THE PARLIAMENTARY OLD GUARD.

I have received a sheaf of correspondence arising out of the article in the February number, cataloguing the Old Guard who were in the House of Commons twenty years ago and stand there to-day. One or two demand acknowledgment as adding to the information there garnered. Mr. Thomas Whitworth, of Liverpool, a member of the House of Commons from 1869 to 1874, has made independent investigation, with the result of adding several to the names I gave. These are Sir Charles Dalrymple, Mr. Duff (who has just retired from Parliament on his appointment to the Governorship of New South Wales), Sir Julian Goldsmid, Sir John Hibbert, Sir J. W. Pease, Mr. J. G. Talbot, Mr. Abel Smith, and Mr. James Round. Mr. Whitworth adds Mr. Charles Seeley. That is an error, since Mr. Seeley does not sit in the present Parliament—having been defeated at the General Election when he stood for the Rushcliffe Division of Nottinghamshire.

MR. DUFF.

"Sir Thomas Lea (not Mr. Lea) was, in 1873," Mr. Whitworth writes, "member for Kidderminster, and is the only English member of that date who has changed into an Irish one."

The present member for Londonderry was certainly "Mr." Lea in 1873, his baronetcy dating from 1892, being one of the recognitions made by Lord Salisbury of the services of the Dissentient Liberal allies. The reference to Sir William Dyke as Liberal Whip was, as the context shows, an obvious slip of the pen, Sir William having been for many years prominent in the Conservative ranks as an able Whip.

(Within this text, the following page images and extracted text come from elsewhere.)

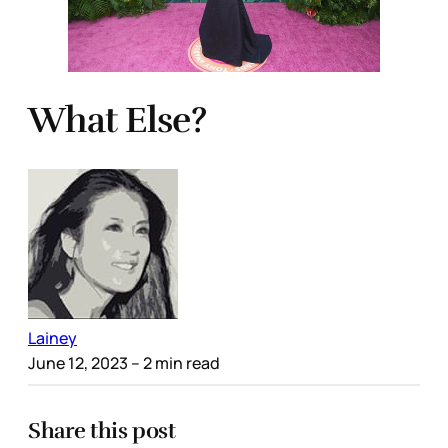
What Else?
Lainey
June 12, 2023
– 2 min read
Share this post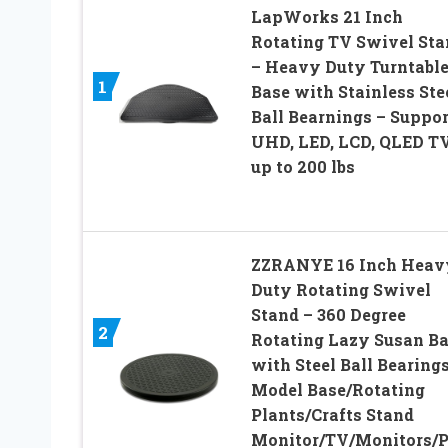
LapWorks 21 Inch
Rotating TV Swivel Sta
– Heavy Duty Turntabl
1
Base with Stainless Ste
Ball Bearnings – Suppor
UHD, LED, LCD, QLED T
up to 200 lbs
ZZRANYE 16 Inch Heav
Duty Rotating Swivel
Stand – 360 Degree
2
Rotating Lazy Susan B
with Steel Ball Bearings
Model Base/Rotating
Plants/Crafts Stand
Monitor/TV/Monitors/P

One of the late Mr. Miall's kinsmen points out that "it was Edward Miall, M.P. for Bradford, not Charles," who, side by side with the late Mr. Fawcett, fought Mr. Gladstone on the Irish University Bill, and did much to bring about the subsequent débâcle of the Liberals.

Finally, Mr. Johnston, of Ballykilbeg, writes from the House of Commons: "In your interesting paper, 'From Behind the Speaker's Chair,' in The Strand Magazine for this month, you say, 'Mr. Johnston, still of Ballykilbeg, but no longer a Liberal, as he ranked twenty years ago.' In politics I am to-day what I was twenty years ago. Always anxious to vote for measures for the good of the country, and sometimes being in the Lobby with Liberals, I never belonged to that party. Mr. Disraeli, in a letter which I have, expressed his regret that I should have been opposed, in 1868, by some Belfast Conservatives, and did all in his power to prevent this. I was always, as he knew, and Lord Rowton knows, a loyal follower of Disraeli."

MR. JOHNSTON.

In conversation, Mr. Johnston adds the interesting fact that when in 1868 he was first returned for Belfast, he was in the habit of receiving whips from both sides of the House, a remarkable testimony to the impression of his absolute impartiality thus early conveyed to observers. The House of Commons, by the way, is ignorant that in this sturdy Protestant it entertains a novelist unawares. Mr. Johnston has written at least two works of fiction, one entitled "Nightshade," which presumably deals with the epoch of the fellest domination of Rome; and the other "Under Which King?" a, perhaps unconscious, reflection of the unsettled state of mind with which the hon. gentleman entered politics, and which led to embarrassing attention from the rival Whips.